• Worum es geht:
[1] Beantworten Sie anhand des Textes über Kultur und Kunst die folgenden Fragen.
(a) Wovon leben die Showrooms unserer Zeit?
(b) Was muss die Kultur behalten?
(c) Was kann Kultur dort anstoßen, wo Stillstand ist?
[2] Schreiben Sie den Text über Kultur und Kunst im Anschluss an seinen letzten Satz weiter.

• Textauszug:
◆ ◆ ◆ ◆

Kultur und Kunst beliefern nicht in erster Linie die Showrooms unserer Zeit, die von den  großen Zahlen und den Quoten für Medienwirksamkeit leben. Sie sind die Grundlage unserer Gesellschaft, um offen zu sein und Neues zu denken. Nicht nur das Nützliche und Rationale sondern auch das Unverhoffte, Überraschende, Kreative und Unnützliche sind für die Entwicklungsfähigkeit einer Gesellschaft wichtig. Kultur ist ein entscheidendes Element für unser Zusammenleben, oder pathetisch ausgedrückt, für unser Überleben. Deshalb muss sie auch ihre Unabhängigkeit behalten und darf nicht instrumentalisiert werden. Sie darf aber auch nicht autistisch agieren sondern sollte bereit sein, Impulse aufzunehmen. Kultur kann Prozesse anstoßen, wo Stillstand ist, Alternativen formulieren, wo Blockade herrscht. Ich glaube fest an die positive Wirkung der Kunst und des kulturellen Austauschs. Sie ist keine Erfolgsgarantie, aber ohne sie geht es auf keinen Fall.

◆ ◆ ◆ ◆

• Übungsdaten:
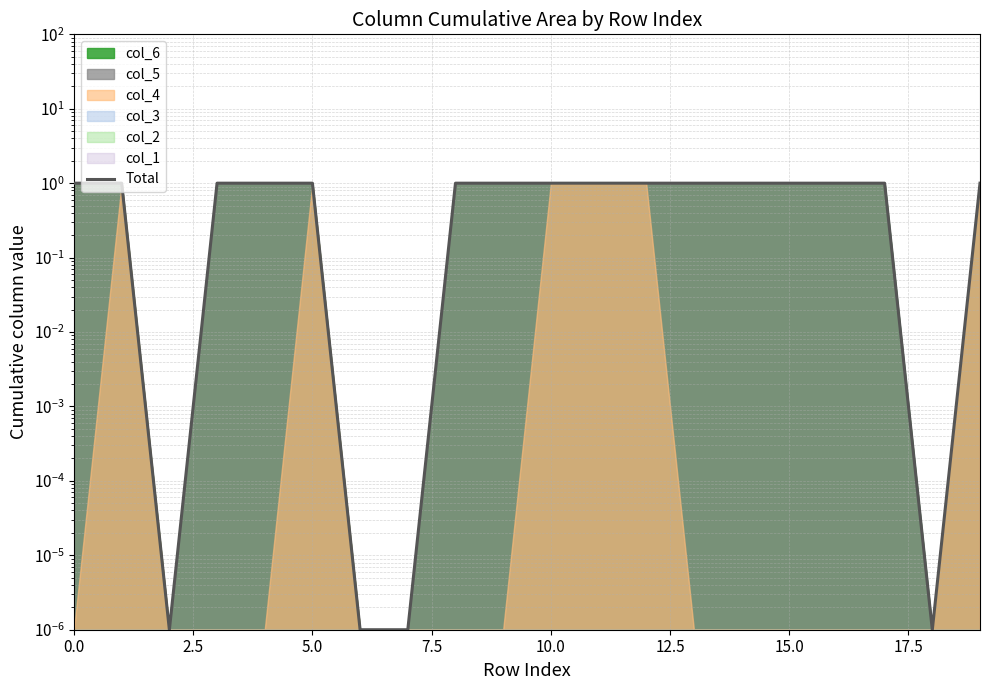

Reading left to right, what are all the values shown in this chart?

1.0	1.0	0.0	1.0	1.0	1.0	0.0	0.0	1.0	1.0	1.0	1.0	1.0	1.0	1.0	1.0	1.0	1.0	0.0	1.0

◆ ◆ ◆ ◆

• Lösungen nach Nummer:
[1]
(a) Von den großen Zahlen und den Quoten für Medienwirksamkeit.
(b) Ihre Unabhängigkeit.
(c) Prozesse.

[2]
 
Diese Werte fördern auch unsere diesjährigen Preisträger, indem sie mit ihren Werken unsere Welt hinterfragen und uns damit zu Diskussionen anregen:
 
Martial Raysse ist es bereits als Mitbegründer des Nouveau Réalisme gelungen, die soziale Realität und den Konsum der Industriegesellschaft zu persiflieren und anzuprangern.
 
Im Werk Giuseppe Penones steht die Beziehung zwischen Mensch und Umwelt. Seine Arbeiten entstehen in und aus der Natur, sie regen in ihrer ästhetischen Einfachheit zum Nachdenken an.
 
Steven Holl aus den USA ehren wir in der Kategorie Architektur. Der Raum, gezeichnet von Licht und Farbe, bildet für ihn stets gemeinsam mit der Geschichte und Kultur eines Standortes den Kontext für seine Architektur.
 
Mit Arvo Pärt wird einer der meistaufgeführten Komponisten zeitgenössischer Musik geehrt.   Für mich ist er ein ganz außergewöhnlicher Künstler, der sich stets seine politische Unabhängigkeit bewahrte. In seinen Kompositionen begegnen sich die Traditionen Europas. Zugleich hat er es geschafft, Elemente aus der Musiksprache des Ostens in die Konzertsäle des Westens einzubringen. Auch das macht ihn zu einem Brückenbauer zwischen den Kulturen.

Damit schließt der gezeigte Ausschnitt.